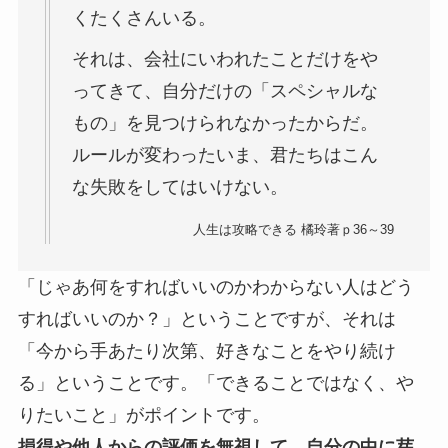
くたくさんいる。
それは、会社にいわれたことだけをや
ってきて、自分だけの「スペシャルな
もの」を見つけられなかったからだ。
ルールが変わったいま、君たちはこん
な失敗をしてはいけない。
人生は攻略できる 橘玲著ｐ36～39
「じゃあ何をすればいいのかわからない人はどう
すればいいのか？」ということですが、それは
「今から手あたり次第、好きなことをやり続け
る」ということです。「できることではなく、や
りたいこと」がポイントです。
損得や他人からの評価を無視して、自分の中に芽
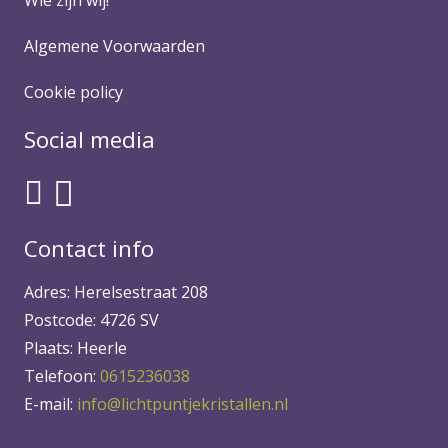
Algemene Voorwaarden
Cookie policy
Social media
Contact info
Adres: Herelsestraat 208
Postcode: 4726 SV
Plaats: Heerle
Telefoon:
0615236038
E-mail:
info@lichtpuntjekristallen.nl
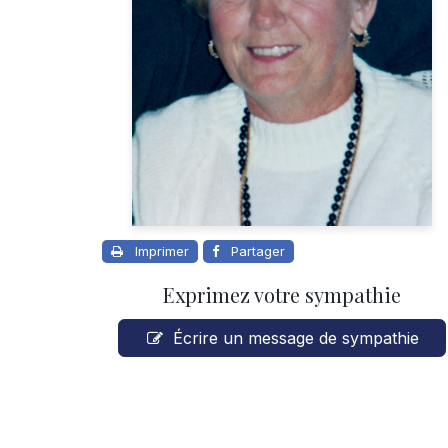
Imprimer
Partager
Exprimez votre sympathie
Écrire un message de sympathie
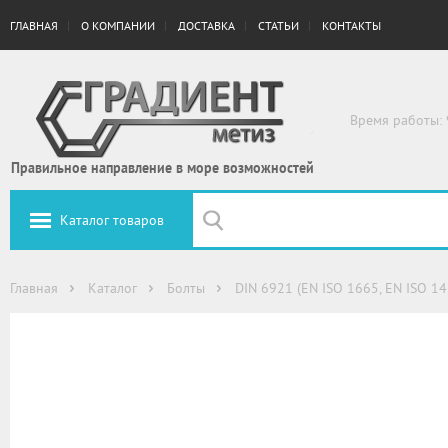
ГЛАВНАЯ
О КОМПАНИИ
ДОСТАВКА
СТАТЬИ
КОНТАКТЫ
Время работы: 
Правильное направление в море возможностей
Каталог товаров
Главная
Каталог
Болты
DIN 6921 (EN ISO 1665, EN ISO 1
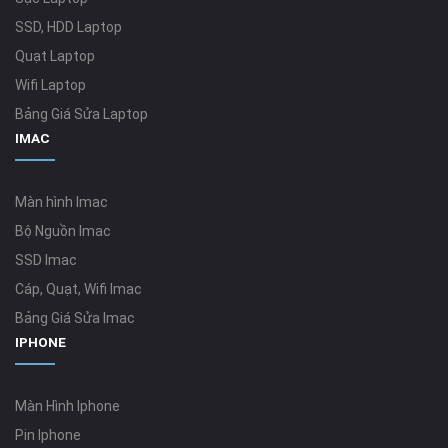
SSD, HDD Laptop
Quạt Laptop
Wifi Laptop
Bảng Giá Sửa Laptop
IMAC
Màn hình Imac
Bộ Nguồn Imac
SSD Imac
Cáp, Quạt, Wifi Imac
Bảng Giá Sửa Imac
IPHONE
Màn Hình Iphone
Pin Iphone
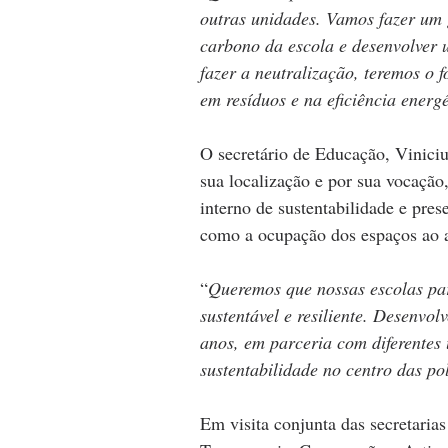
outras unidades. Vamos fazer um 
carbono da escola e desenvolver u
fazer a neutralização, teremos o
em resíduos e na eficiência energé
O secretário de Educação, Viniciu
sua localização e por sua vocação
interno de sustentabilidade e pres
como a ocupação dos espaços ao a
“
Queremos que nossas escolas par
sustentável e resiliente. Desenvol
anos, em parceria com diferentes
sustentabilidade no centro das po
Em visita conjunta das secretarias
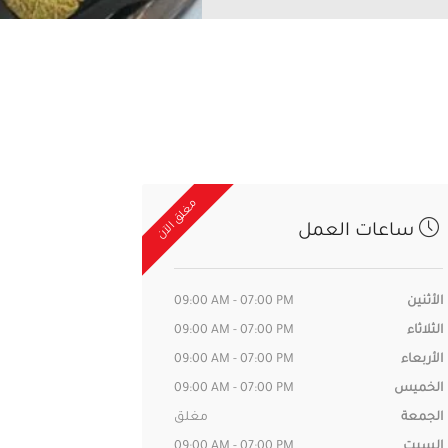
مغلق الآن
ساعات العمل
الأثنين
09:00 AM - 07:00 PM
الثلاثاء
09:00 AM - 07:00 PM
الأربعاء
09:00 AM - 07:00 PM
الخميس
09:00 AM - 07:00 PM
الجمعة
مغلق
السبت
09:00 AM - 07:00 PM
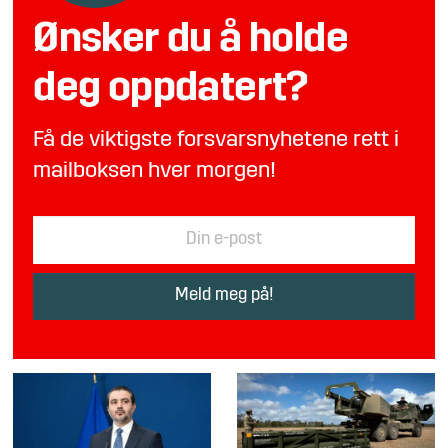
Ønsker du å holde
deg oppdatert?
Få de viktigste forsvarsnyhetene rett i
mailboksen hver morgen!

◇ ◇ ◇ ◇

### What the exercise asks
Extract every line of the records that contains the word "fazer", matching case exactly.

### Exercise response
outras unidades. Vamos fazer um 
fazer a neutralização, teremos o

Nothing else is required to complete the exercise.